[Gluster-users] Gluster performance advice

Wed Jan 4 02:53:50 UTC 2017

Hi,

We recently decided to try out glusterfs out in lab as a lot of our processing is IOPS bound and our data sets are fairly large (The files that we process on are broken up in 256 GB chunks).  Our traditional storage is a 24 disk raid-6 Synology NAS with SSD cache.  The NAS has a dual 10GbE card connected to 8 computers in our lab which also have dual 10GbE operating in 802.3ad LACP.  The 8 processing nodes each have a 1 TB NVME SSD and four of the nodes have a 2 TB SATA SSD.  

For testing, I tried creating a distributed replicated volume, and a distributed volume.  I also experimented with sharding enabled and tested different shard sizes.  For purposes of testing, I created bricks on the 8 NVME SSDs using the root partition which is formatted as ext4.  I know this is considered bad practice but I could not find documentation on what could go wrong (will create dedicated XFS partitions if we decide to migrate to glusterfs).  The four 2 TB SATA SSDs are formatted with XFS.  We are using Ubuntu 16.04 with GlusterFS 3.8.7.  

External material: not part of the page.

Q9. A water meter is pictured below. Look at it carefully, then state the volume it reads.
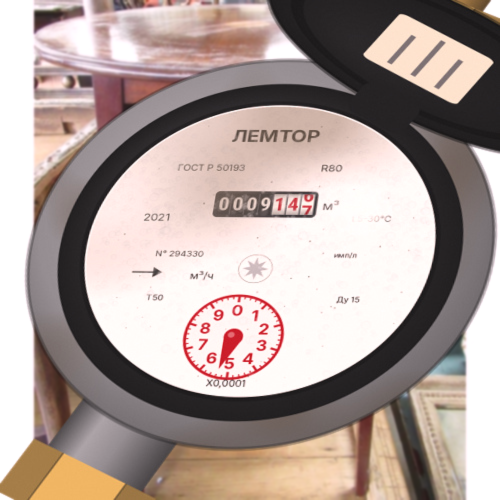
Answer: 9.1465 m³
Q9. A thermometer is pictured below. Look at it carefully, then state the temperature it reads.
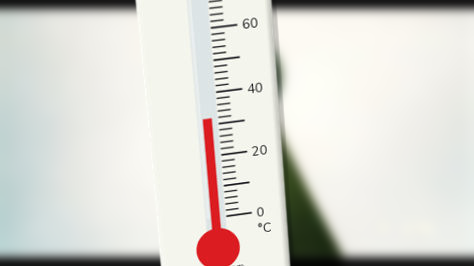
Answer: 32 °C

When transferring a data chunk from the Synology NAS to a single NVME SSD, we get a sustained sequential transfer rate of around 1.0 GB/sec.  When testing with GlusterFS, I have not been able to get a write performance greater than 180MB/sec.  The  throughput is about the same whether I am using a distributed volume (1 copy) or a distributed replica 2 volume (twice the network bandwidth).  I hit the same performance ceiling copying from the NAS, or copying from the NVME SSD to the Gluster volume.  I haven’t done too much testing once the data makes it to the Gluster volume as the current throughput to upload data to GlusterFS would make it a no go for us.

Does anyone have any ideas on what may be my bottleneck?  Or tips on identifying the bottleneck and resolving?

Thanks,
Zack